Le système connaît un essor important au long des années 1990-2010, qui masque toutefois l’atrophie des autres dessertes ferroviaires. Progressivement, la France prend conscience du fait que le TGV, loin d’être contraire aux dynamiques portées par l’automobile, est finalement une expression complémentaire du phénomène de métropolisation : il contribue à la concentration des activités et populations dans les grandes agglomérations, dont la dilatation locale est assurée par la voiture. Sa rentabilité elle-même est d’ailleurs mise en doute, sous l’effet d’une dette ferroviaire qui a du mal à se résorber. La situation se caractérise par une pratique assez faible du train, comparée à ce qu’elle est en Allemagne par exemple, mais aussi par un attachement très ancré, qui se dresse contre tout projet de fermeture de gare ou de ligne et suscite encore des projets de lignes à grande vitesse porteurs d’espoirs bien trop larges pour leurs épaules.

 

Réduire la demande plutôt que d’en faire trop porter au train

Cette situation ambivalente se double depuis une dizaine d’années d’un discours appelant à prendre soin des dessertes du quotidien, marquées par une dépendance automobile pour le domicile-travail. Le train acquiert là un autre visage dont la dernière incarnation sont les Serm (services express régionaux métropolitains), couramment surnommés RER métropolitains. C’est encore une fois en se fondant sur la vitesse et la massification que l’on espère faire du train une solution adaptée à notre contexte contemporain, celui d’une crise environnementale majeure. On peut néanmoins s’interroger sur cet horizon, comme y invite la loi sur les Serm elle-même, qui ne se restreint pas au ferroviaire, mais oblige les régions à développer en parallèle des pistes cyclables et une offre de cars express. Même si certaines voix attendent du train qu’il apporte la réponse aux limites nombreuses de l’automobile, par une augmentation massive de l’offre, on voit ici se dessiner un horizon plus multimodal, susceptible d’être déployé selon des temporalités plus rapprochées que celles habituelles du secteur (au minimum la décennie).
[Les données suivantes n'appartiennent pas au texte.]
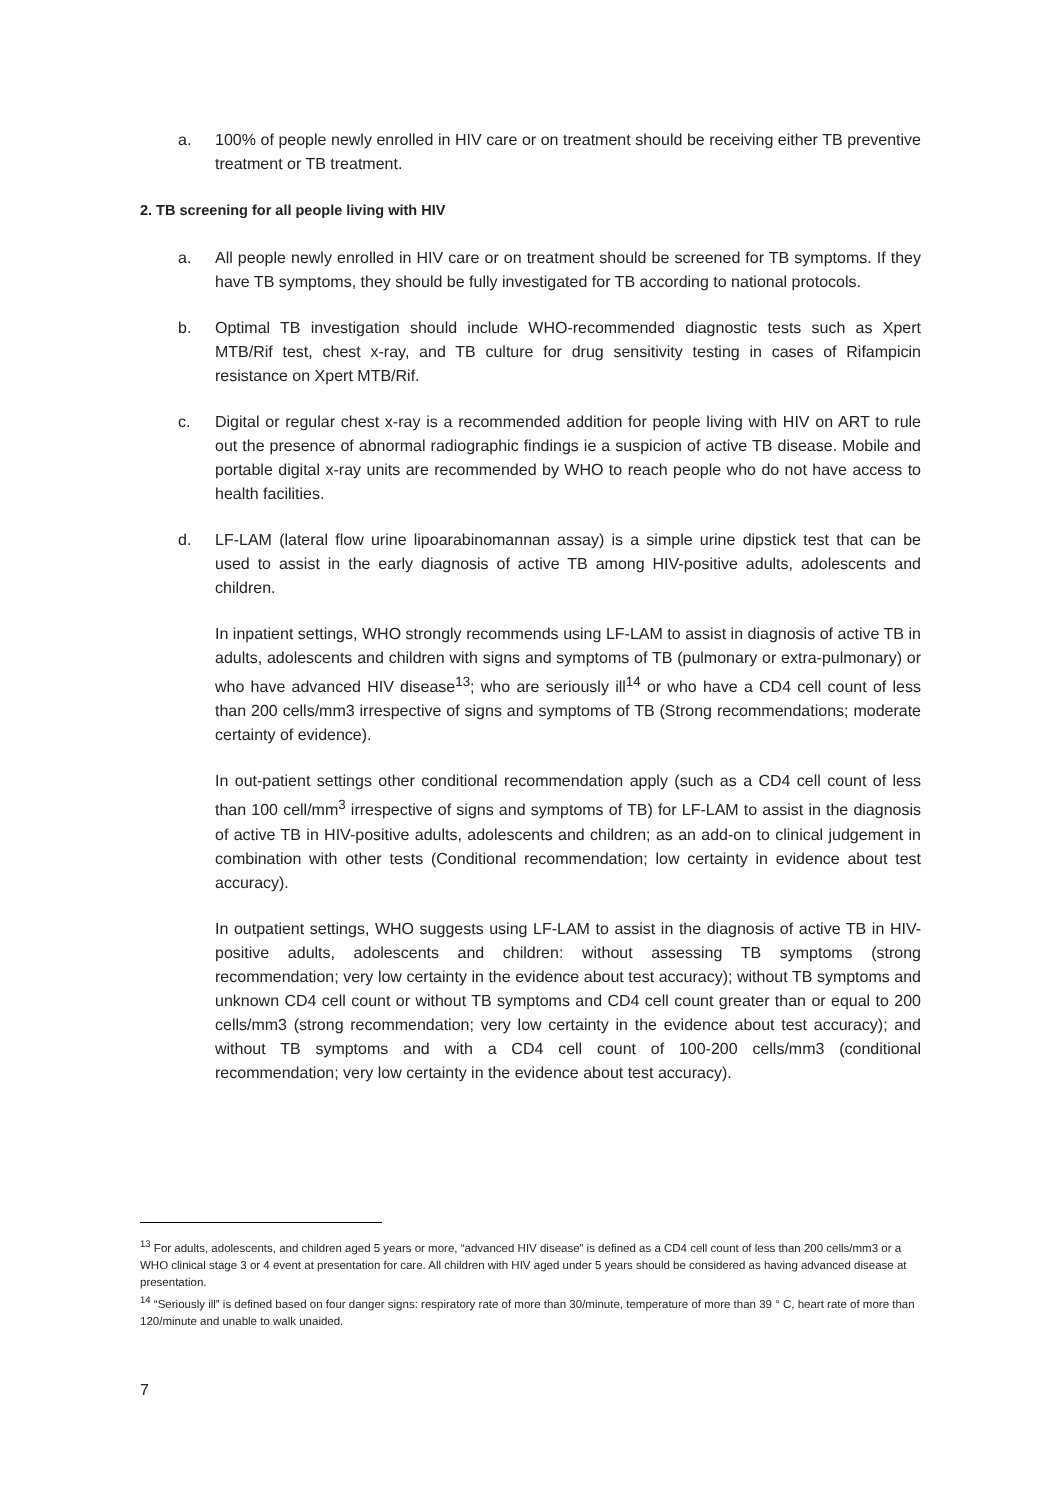a. 100% of people newly enrolled in HIV care or on treatment should be receiving either TB preventive treatment or TB treatment.
2. TB screening for all people living with HIV
a. All people newly enrolled in HIV care or on treatment should be screened for TB symptoms. If they have TB symptoms, they should be fully investigated for TB according to national protocols.
b. Optimal TB investigation should include WHO-recommended diagnostic tests such as Xpert MTB/Rif test, chest x-ray, and TB culture for drug sensitivity testing in cases of Rifampicin resistance on Xpert MTB/Rif.
c. Digital or regular chest x-ray is a recommended addition for people living with HIV on ART to rule out the presence of abnormal radiographic findings ie a suspicion of active TB disease. Mobile and portable digital x-ray units are recommended by WHO to reach people who do not have access to health facilities.
d. LF-LAM (lateral flow urine lipoarabinomannan assay) is a simple urine dipstick test that can be used to assist in the early diagnosis of active TB among HIV-positive adults, adolescents and children.
In inpatient settings, WHO strongly recommends using LF-LAM to assist in diagnosis of active TB in adults, adolescents and children with signs and symptoms of TB (pulmonary or extra-pulmonary) or who have advanced HIV disease<sup>13</sup>; who are seriously ill<sup>14</sup> or who have a CD4 cell count of less than 200 cells/mm3 irrespective of signs and symptoms of TB (Strong recommendations; moderate certainty of evidence).
In out-patient settings other conditional recommendation apply (such as a CD4 cell count of less than 100 cell/mm<sup>3</sup> irrespective of signs and symptoms of TB) for LF-LAM to assist in the diagnosis of active TB in HIV-positive adults, adolescents and children; as an add-on to clinical judgement in combination with other tests (Conditional recommendation; low certainty in evidence about test accuracy).
In outpatient settings, WHO suggests using LF-LAM to assist in the diagnosis of active TB in HIV-positive adults, adolescents and children: without assessing TB symptoms (strong recommendation; very low certainty in the evidence about test accuracy); without TB symptoms and unknown CD4 cell count or without TB symptoms and CD4 cell count greater than or equal to 200 cells/mm3 (strong recommendation; very low certainty in the evidence about test accuracy); and without TB symptoms and with a CD4 cell count of 100‑200 cells/mm3 (conditional recommendation; very low certainty in the evidence about test accuracy).
<sup>13</sup> For adults, adolescents, and children aged 5 years or more, “advanced HIV disease” is defined as a CD4 cell count of less than 200 cells/mm3 or a WHO clinical stage 3 or 4 event at presentation for care. All children with HIV aged under 5 years should be considered as having advanced disease at presentation.
<sup>14</sup> “Seriously ill” is defined based on four danger signs: respiratory rate of more than 30/minute, temperature of more than 39 ° C, heart rate of more than 120/minute and unable to walk unaided.
7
« Électrifié et massifié, le train ne peut répondre à la demande actuelle »

Plus globalement, la réduction de l’impact des mobilités ne peut se penser qu’en réduisant d’abord la demande de déplacement, c’est-à-dire en révisant à la fois l’organisation territoriale et les modes de vie. Électrifié et massifié, le train ne peut répondre à la demande actuelle, puisqu’il présente des limites tant environnementales (effets de coupure, entretien des abords…) que socio-territoriales. Réviser ce qu’on lui demande de faire ne suffira pas. Il convient également de sortir de l’illusion, héritée des années gaullo-pompidoliennes, d’un développement tous azimuts de tous les systèmes de transport. S’ouvrirait alors une période de contrainte affirmée, qui n’est malheureusement pas encore engagée, comme le montrent le caractère de poudre aux yeux qu’a pris la pseudo-fermeture de lignes aériennes intérieures et la réticence politique à réduire la vitesse sur autoroutes.

C’est en révisant notre imaginaire national ferroviaire hérité du XIXe et du XXe siècle, c’est-à-dire en reprenant la maîtrise de nos réseaux de transport et non en attendant d’eux qu’ils nous sauvent de nos problèmes environnementaux, qu’une voie plus raisonnable dans notre rapport au monde peut peut-être s’ouvrir.